In Sambrano v. United Airlines, Inc., (ND TX, Nov. 8, 2021), a Texas federal district court refused to issue a preliminary injunction to prevent United Airlines from placing on unpaid leave employees who received religious or medical exemptions from United's COVID vaccine mandate. The court said in part:

This Order does not rule on the ultimate merits of this case. Instead, this Order merely rules on Plaintiffs’ request for the extraordinary remedy of a preliminary injunction....

The Court is not insensitive to Plaintiffs’ plight. A loss of income, even temporary, can quickly ripple out to touch nearly every aspect of peoples’ lives, and the lives of their families and dependents. But the Court’s analysis must be guided by the law, not by its sympathy.

Despite the novel facts presented here, the case law is clear that hardships stemming from loss of income are remediable; axiomatically such hardships cannot be called irreparable.

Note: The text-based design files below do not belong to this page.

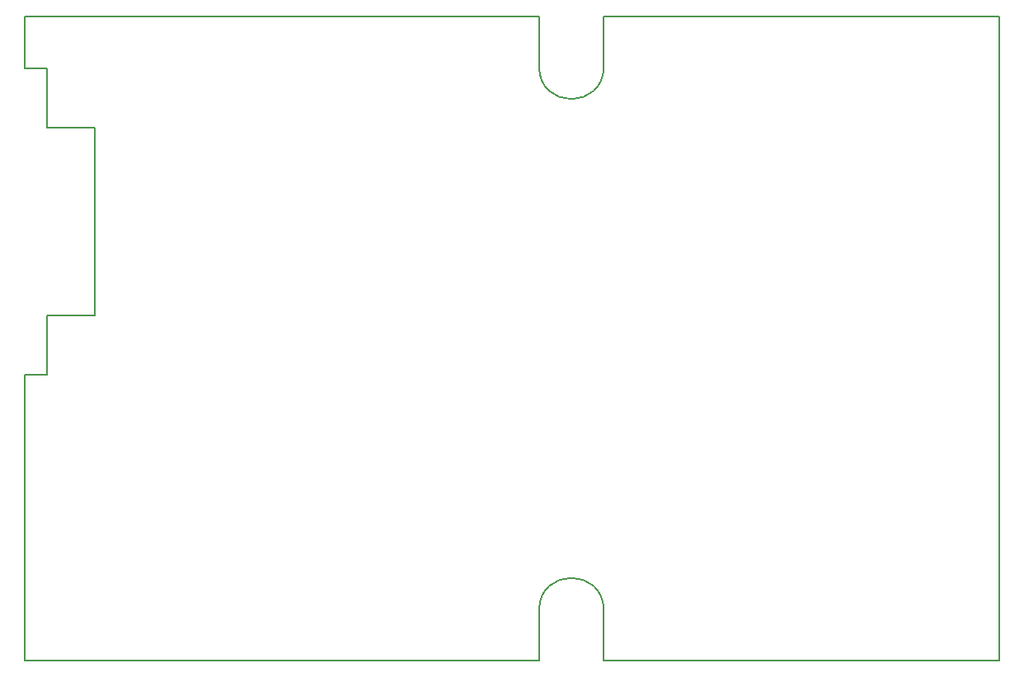
<source format=gm1>
G04 #@! TF.GenerationSoftware,KiCad,Pcbnew,5.1.12*
G04 #@! TF.CreationDate,2023-02-14T20:37:59-07:00*
G04 #@! TF.ProjectId,RetroWiFiModem,52657472-6f57-4694-9669-4d6f64656d2e,0.3*
G04 #@! TF.SameCoordinates,Original*
G04 #@! TF.FileFunction,Profile,NP*
%FSLAX46Y46*%
G04 Gerber Fmt 4.6, Leading zero omitted, Abs format (unit mm)*
G04 Created by KiCad (PCBNEW 5.1.12) date 2023-02-14 20:37:59*
%MOMM*%
%LPD*%
G01*
G04 APERTURE LIST*
G04 #@! TA.AperFunction,Profile*
%ADD10C,0.150000*%
G04 #@! TD*
G04 APERTURE END LIST*
D10*
X109700000Y-75830000D02*
X162485000Y-75830000D01*
X162485000Y-75830000D02*
X162485000Y-80975000D01*
X162485000Y-80975000D02*
G75*
G03*
X169115000Y-80975000I3315000J0D01*
G01*
X169115000Y-80975000D02*
X169115000Y-75830000D01*
X169115000Y-75830000D02*
X209700000Y-75830000D01*
X209700000Y-75830000D02*
X209700000Y-141970000D01*
X209700000Y-141970000D02*
X169115000Y-141970000D01*
X169115000Y-141970000D02*
X169115000Y-136825000D01*
X169115000Y-136825000D02*
G75*
G03*
X162485000Y-136825000I-3315000J0D01*
G01*
X162485000Y-136825000D02*
X162485000Y-141970000D01*
X162485000Y-141970000D02*
X109700000Y-141970000D01*
X109700000Y-141970000D02*
X109700000Y-112629000D01*
X109700000Y-112629000D02*
X111980600Y-112629000D01*
X111980600Y-112629000D02*
X111980600Y-106498900D01*
X111980600Y-106498900D02*
X116832000Y-106498900D01*
X116832000Y-106498900D02*
X116832000Y-87271100D01*
X116832000Y-87271100D02*
X111980600Y-87271100D01*
X111980600Y-87271100D02*
X111980600Y-81141000D01*
X111980600Y-81141000D02*
X109700000Y-81141000D01*
X109700000Y-81141000D02*
X109700000Y-75830000D01*
M02*

</source>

The Hill reports on the decision.

Tuesday, November 09, 2021

School Must Offer Alternatives To Nursing Students Who Assert Religious Objection To COVID Vaccination Requirement

In Thoms v. Maricopa County Community College District,(D AZ, Nov. 5, 2021), an Arizona federal district court granted a preliminary injunction to two nursing students who sought religious exemptions from the COVID vaccination requirement they faced in order to complete their 3-day clinical rotation. Originally the school required all students to comply with the placement requirements of its most stringent clinical partner, but later modified this for students doing their rotation at a clinic that had less stringent standards. However this did not help plaintiffs since their clinic required universal vaccination with no religious exemptions. The court held that under Arizona's Free Exercise of Religion Act, the school had not shown that it met the compelling interest/ least restrictive means test.  It undermined its interest in preventing the spread of COVID by allowing religious exemptions when students were assigned to rotations at clinics which did not mandate vaccination. It also had options such as simulated clinical experiences that could be offered as accommodations. The court applied a similar strict scrutiny analysis to plaintiffs' 1st Amendment free exercise claim, finding that the school's policy is not a generally applicable one since in at least one case the school provided an alternative to in-person clinicals.